▶ _Work instruction_
Please retype all of the entries that follow, leaving the images out.

▶ _Data records_

:::::

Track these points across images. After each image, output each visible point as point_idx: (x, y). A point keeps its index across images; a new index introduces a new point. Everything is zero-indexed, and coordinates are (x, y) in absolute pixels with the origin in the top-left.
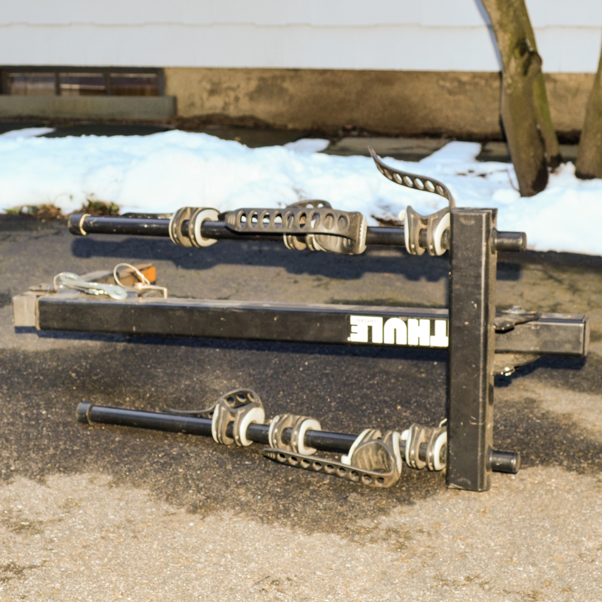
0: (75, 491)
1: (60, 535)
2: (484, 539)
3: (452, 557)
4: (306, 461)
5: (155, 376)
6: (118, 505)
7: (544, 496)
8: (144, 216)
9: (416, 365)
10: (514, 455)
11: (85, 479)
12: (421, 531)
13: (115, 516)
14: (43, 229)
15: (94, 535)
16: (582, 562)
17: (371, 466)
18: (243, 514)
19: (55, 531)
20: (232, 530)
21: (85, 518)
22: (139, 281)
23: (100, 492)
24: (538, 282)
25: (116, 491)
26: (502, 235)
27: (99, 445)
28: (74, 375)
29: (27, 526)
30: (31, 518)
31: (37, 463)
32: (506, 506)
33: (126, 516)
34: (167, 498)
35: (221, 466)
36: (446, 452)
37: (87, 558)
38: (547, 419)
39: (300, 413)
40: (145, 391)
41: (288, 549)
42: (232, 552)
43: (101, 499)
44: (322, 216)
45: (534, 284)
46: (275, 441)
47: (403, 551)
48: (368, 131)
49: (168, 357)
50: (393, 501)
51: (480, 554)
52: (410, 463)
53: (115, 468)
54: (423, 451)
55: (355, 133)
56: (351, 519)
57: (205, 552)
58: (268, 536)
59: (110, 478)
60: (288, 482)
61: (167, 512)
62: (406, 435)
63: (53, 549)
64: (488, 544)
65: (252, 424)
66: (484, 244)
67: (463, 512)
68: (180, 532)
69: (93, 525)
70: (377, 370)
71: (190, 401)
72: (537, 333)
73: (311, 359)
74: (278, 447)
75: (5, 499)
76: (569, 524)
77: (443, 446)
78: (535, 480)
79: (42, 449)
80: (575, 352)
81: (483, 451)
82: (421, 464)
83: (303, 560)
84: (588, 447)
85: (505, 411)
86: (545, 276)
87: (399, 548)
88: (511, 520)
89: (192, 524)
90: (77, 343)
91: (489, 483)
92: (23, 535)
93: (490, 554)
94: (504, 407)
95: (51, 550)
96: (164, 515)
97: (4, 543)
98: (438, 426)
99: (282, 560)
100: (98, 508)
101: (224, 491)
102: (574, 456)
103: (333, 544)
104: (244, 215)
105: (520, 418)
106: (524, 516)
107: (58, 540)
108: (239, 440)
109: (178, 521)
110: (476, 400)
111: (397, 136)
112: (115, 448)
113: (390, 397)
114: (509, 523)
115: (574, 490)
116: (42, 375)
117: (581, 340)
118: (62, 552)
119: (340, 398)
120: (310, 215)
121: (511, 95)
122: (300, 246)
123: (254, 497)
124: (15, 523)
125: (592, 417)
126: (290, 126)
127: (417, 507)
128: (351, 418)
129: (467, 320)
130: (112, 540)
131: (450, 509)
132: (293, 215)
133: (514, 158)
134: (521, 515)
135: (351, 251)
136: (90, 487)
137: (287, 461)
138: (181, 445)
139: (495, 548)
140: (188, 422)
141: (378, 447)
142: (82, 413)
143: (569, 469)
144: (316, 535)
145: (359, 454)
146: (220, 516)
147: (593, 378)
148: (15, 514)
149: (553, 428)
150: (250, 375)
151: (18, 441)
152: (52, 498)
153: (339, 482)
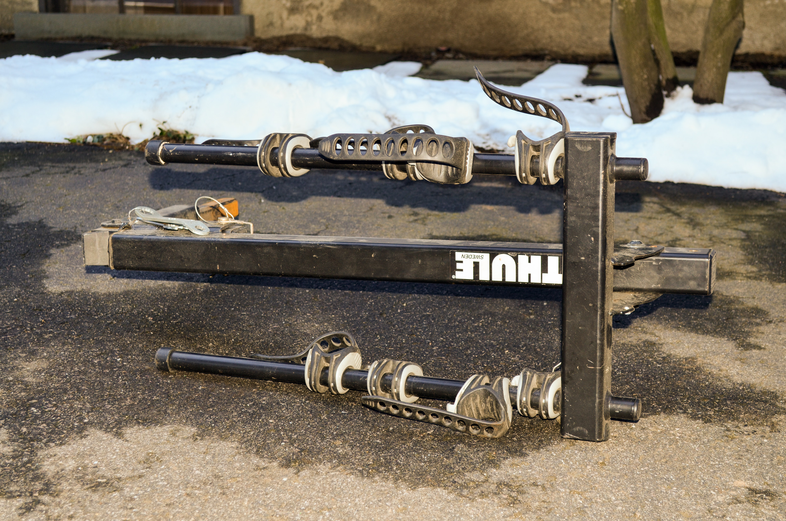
0: (156, 444)
1: (141, 492)
2: (604, 493)
3: (569, 512)
4: (408, 409)
5: (239, 320)
6: (204, 459)
7: (668, 446)
8: (229, 143)
9: (524, 306)
10: (634, 401)
11: (167, 432)
12: (535, 484)
13: (201, 472)
14: (110, 160)
15: (179, 492)
16: (712, 517)
17: (479, 414)
18: (341, 468)
19: (136, 488)
20: (330, 485)
21: (168, 473)
22: (223, 215)
23: (184, 446)
24: (654, 215)
25: (202, 445)
26: (621, 162)
27: (181, 395)
28: (150, 319)
29: (104, 483)
30: (109, 474)
31: (113, 415)
32: (626, 457)
33: (212, 471)
34: (257, 451)
35: (315, 416)
36: (560, 399)
37: (172, 517)
38: (669, 363)
39: (399, 358)
40: (230, 336)
41: (391, 505)
42: (331, 509)
43: (185, 453)
44: (425, 143)
45: (650, 218)
46: (374, 388)
47: (517, 506)
48: (464, 53)
49: (253, 299)
50: (504, 452)
51: (600, 509)
52: (522, 411)
53: (199, 419)
54: (535, 397)
55: (449, 55)
56: (459, 472)
57: (300, 509)
58: (369, 491)
59: (194, 430)
60: (389, 433)
61: (258, 466)
62: (517, 381)
63: (133, 508)
64: (608, 499)
65: (348, 370)
66: (602, 171)
67: (580, 464)
68: (273, 487)
69: (177, 481)
70: (481, 311)
71: (279, 346)
72: (659, 269)
73: (410, 300)
74: (377, 395)
75: (78, 454)
76: (696, 477)
77: (557, 392)
78: (657, 429)
79: (118, 400)
80: (701, 289)
81: (601, 397)
82: (533, 412)
83: (408, 516)
84: (714, 393)
85: (623, 354)
86: (662, 210)
87: (511, 503)
88: (632, 472)
89: (285, 479)
90: (152, 283)
91: (607, 432)
92: (100, 493)
93: (611, 509)
94: (621, 350)
95: (131, 508)
96: (254, 469)
97: (79, 502)
98: (551, 371)
99: (385, 517)
100: (182, 463)
101: (320, 443)
102: (699, 402)
103: (440, 499)
104: (339, 142)
105: (639, 363)
106: (646, 468)
107: (139, 498)
108: (335, 388)
109: (270, 476)
110: (593, 342)
111: (496, 58)
112: (198, 397)
113: (497, 340)
114: (630, 475)
115: (700, 440)
116: (116, 319)
117: (707, 276)
118: (144, 511)
119: (442, 341)
120: (411, 142)
121: (623, 12)
122: (401, 175)
123: (352, 449)
124: (91, 480)
125: (717, 361)
126: (379, 48)
127: (529, 458)
128: (455, 363)
129: (584, 256)
130: (199, 498)
131: (566, 461)
132: (393, 141)
133: (625, 81)
134: (643, 467)
135: (456, 180)
136: (172, 439)
137: (388, 409)
138: (271, 393)
139: (616, 502)
140: (279, 369)
141: (487, 394)
142: (162, 360)
143: (694, 417)
144: (421, 489)
145: (465, 402)
146: (316, 470)
147: (717, 319)
148: (90, 470)
149: (675, 372)
150: (344, 318)
151: (91, 390)
152: (131, 452)
153: (444, 432)
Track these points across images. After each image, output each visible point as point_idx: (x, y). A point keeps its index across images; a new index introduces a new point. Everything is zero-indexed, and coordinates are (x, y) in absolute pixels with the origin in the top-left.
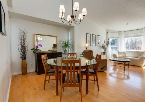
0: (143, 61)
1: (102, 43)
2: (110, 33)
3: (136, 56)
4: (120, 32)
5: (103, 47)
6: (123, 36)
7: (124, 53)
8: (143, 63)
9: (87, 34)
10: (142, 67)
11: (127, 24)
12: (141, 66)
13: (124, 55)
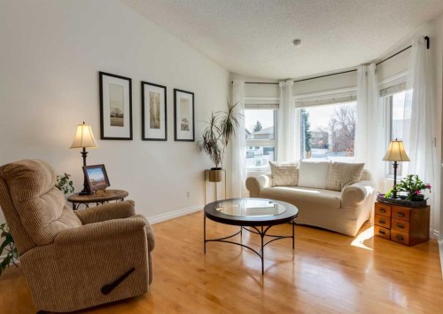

:::::

▶ _Expected answer_
Track these points across images. After each image, output each visible point as point_idx: (x, y). A point keeps its index across images; a new index introduces a new point. Everything is zero-indexed, and coordinates are (x, y) in absolute pixels with the origin in the top-left.
0: (75, 491)
1: (60, 535)
2: (484, 539)
3: (452, 557)
4: (306, 461)
5: (155, 376)
6: (118, 505)
7: (544, 496)
8: (144, 216)
9: (416, 365)
10: (514, 455)
11: (85, 479)
12: (421, 531)
13: (115, 516)
14: (43, 229)
15: (94, 535)
16: (582, 562)
17: (371, 466)
18: (243, 514)
19: (55, 531)
20: (232, 530)
21: (85, 518)
22: (139, 281)
23: (100, 492)
24: (538, 282)
25: (116, 491)
26: (502, 235)
27: (99, 445)
28: (74, 375)
29: (27, 526)
30: (31, 518)
31: (37, 463)
32: (506, 506)
33: (126, 516)
34: (167, 498)
35: (221, 466)
36: (446, 452)
37: (87, 558)
38: (547, 419)
39: (300, 413)
40: (145, 391)
41: (288, 549)
42: (232, 552)
43: (101, 499)
44: (322, 216)
45: (534, 284)
46: (275, 441)
47: (403, 551)
48: (368, 131)
49: (168, 357)
50: (393, 501)
51: (480, 554)
52: (410, 463)
53: (115, 468)
54: (423, 451)
55: (355, 133)
56: (351, 519)
57: (205, 552)
58: (268, 536)
59: (110, 478)
60: (288, 482)
61: (167, 512)
62: (406, 435)
63: (53, 549)
64: (488, 544)
65: (252, 424)
66: (484, 244)
67: (463, 512)
68: (180, 532)
69: (93, 525)
70: (377, 370)
71: (190, 401)
72: (537, 333)
73: (311, 359)
74: (278, 447)
75: (5, 499)
76: (569, 524)
77: (443, 446)
78: (535, 480)
79: (42, 449)
80: (575, 352)
81: (483, 451)
82: (421, 464)
83: (303, 560)
84: (588, 447)
85: (505, 411)
86: (545, 276)
87: (399, 548)
88: (511, 520)
89: (192, 524)
90: (77, 343)
91: (489, 483)
92: (23, 535)
93: (490, 554)
94: (504, 407)
95: (51, 550)
96: (164, 515)
97: (4, 543)
98: (438, 426)
99: (282, 560)
100: (98, 508)
101: (224, 491)
102: (574, 456)
103: (333, 544)
104: (244, 215)
105: (520, 418)
106: (524, 516)
107: (58, 540)
108: (239, 440)
109: (178, 521)
110: (476, 400)
111: (397, 136)
112: (115, 448)
113: (390, 397)
114: (509, 523)
115: (574, 490)
116: (42, 375)
117: (581, 340)
118: (62, 552)
119: (340, 398)
120: (310, 215)
121: (511, 95)
122: (300, 246)
123: (254, 497)
124: (15, 523)
125: (592, 417)
126: (290, 126)
127: (417, 507)
128: (351, 418)
129: (467, 320)
130: (112, 540)
131: (450, 509)
132: (293, 215)
133: (514, 158)
134: (521, 515)
135: (351, 251)
136: (90, 487)
137: (287, 461)
138: (181, 445)
139: (495, 548)
140: (188, 422)
141: (378, 447)
142: (82, 413)
143: (569, 469)
144: (316, 535)
145: (359, 454)
146: (220, 516)
147: (593, 378)
148: (15, 514)
149: (553, 428)
150: (250, 375)
151: (18, 441)
152: (52, 498)
153: (339, 482)
0: (156, 444)
1: (141, 492)
2: (604, 493)
3: (569, 512)
4: (408, 409)
5: (239, 320)
6: (204, 459)
7: (668, 446)
8: (229, 143)
9: (524, 306)
10: (634, 401)
11: (167, 432)
12: (535, 484)
13: (201, 472)
14: (110, 160)
15: (179, 492)
16: (712, 517)
17: (479, 414)
18: (341, 468)
19: (136, 488)
20: (330, 485)
21: (168, 473)
22: (223, 215)
23: (184, 446)
24: (654, 215)
25: (202, 445)
26: (621, 162)
27: (181, 395)
28: (150, 319)
29: (104, 483)
30: (109, 474)
31: (113, 415)
32: (626, 457)
33: (212, 471)
34: (257, 451)
35: (315, 416)
36: (560, 399)
37: (172, 517)
38: (669, 363)
39: (399, 358)
40: (230, 336)
41: (391, 505)
42: (331, 509)
43: (185, 453)
44: (425, 143)
45: (650, 218)
46: (374, 388)
47: (517, 506)
48: (464, 53)
49: (253, 299)
50: (504, 452)
51: (600, 509)
52: (522, 411)
53: (199, 419)
54: (535, 397)
55: (449, 55)
56: (459, 472)
57: (300, 509)
58: (369, 491)
59: (194, 430)
60: (389, 433)
61: (258, 466)
62: (517, 381)
63: (133, 508)
64: (608, 499)
65: (348, 370)
66: (602, 171)
67: (580, 464)
68: (273, 487)
69: (177, 481)
70: (481, 311)
71: (279, 346)
72: (659, 269)
73: (410, 300)
74: (377, 395)
75: (78, 454)
76: (696, 477)
77: (557, 392)
78: (657, 429)
79: (118, 400)
80: (701, 289)
81: (601, 397)
82: (533, 412)
83: (408, 516)
84: (714, 393)
85: (623, 354)
86: (662, 210)
87: (511, 503)
88: (632, 472)
89: (285, 479)
90: (152, 283)
91: (607, 432)
92: (100, 493)
93: (611, 509)
94: (621, 350)
95: (131, 508)
96: (254, 469)
97: (79, 502)
98: (551, 371)
99: (385, 517)
100: (182, 463)
101: (320, 443)
102: (699, 402)
103: (440, 499)
104: (339, 142)
105: (639, 363)
106: (646, 468)
107: (139, 498)
108: (335, 388)
109: (270, 476)
110: (593, 342)
111: (496, 58)
112: (198, 397)
113: (497, 340)
114: (630, 475)
115: (700, 440)
116: (116, 319)
117: (707, 276)
118: (144, 511)
119: (442, 341)
120: (411, 142)
121: (623, 12)
122: (401, 175)
123: (352, 449)
124: (91, 480)
125: (717, 361)
126: (379, 48)
127: (529, 458)
128: (455, 363)
129: (584, 256)
130: (199, 498)
131: (566, 461)
132: (393, 141)
133: (625, 81)
134: (643, 467)
135: (456, 180)
136: (172, 439)
137: (388, 409)
138: (271, 393)
139: (616, 502)
140: (279, 369)
141: (487, 394)
142: (162, 360)
143: (694, 417)
144: (421, 489)
145: (465, 402)
146: (316, 470)
147: (717, 319)
148: (90, 470)
149: (675, 372)
150: (344, 318)
151: (91, 390)
152: (131, 452)
153: (444, 432)
Track these points across images. After each image, output each visible point as point_idx: (x, y). A point keeps its index across images; a new index introduces a new point. Everything is zero-indexed, and coordinates are (x, y) in absolute pixels with the origin in the top-left.
0: (143, 61)
1: (102, 43)
2: (110, 33)
3: (136, 56)
4: (120, 32)
5: (103, 47)
6: (123, 36)
7: (124, 53)
8: (143, 63)
9: (87, 34)
10: (142, 67)
11: (127, 24)
12: (141, 66)
13: (124, 55)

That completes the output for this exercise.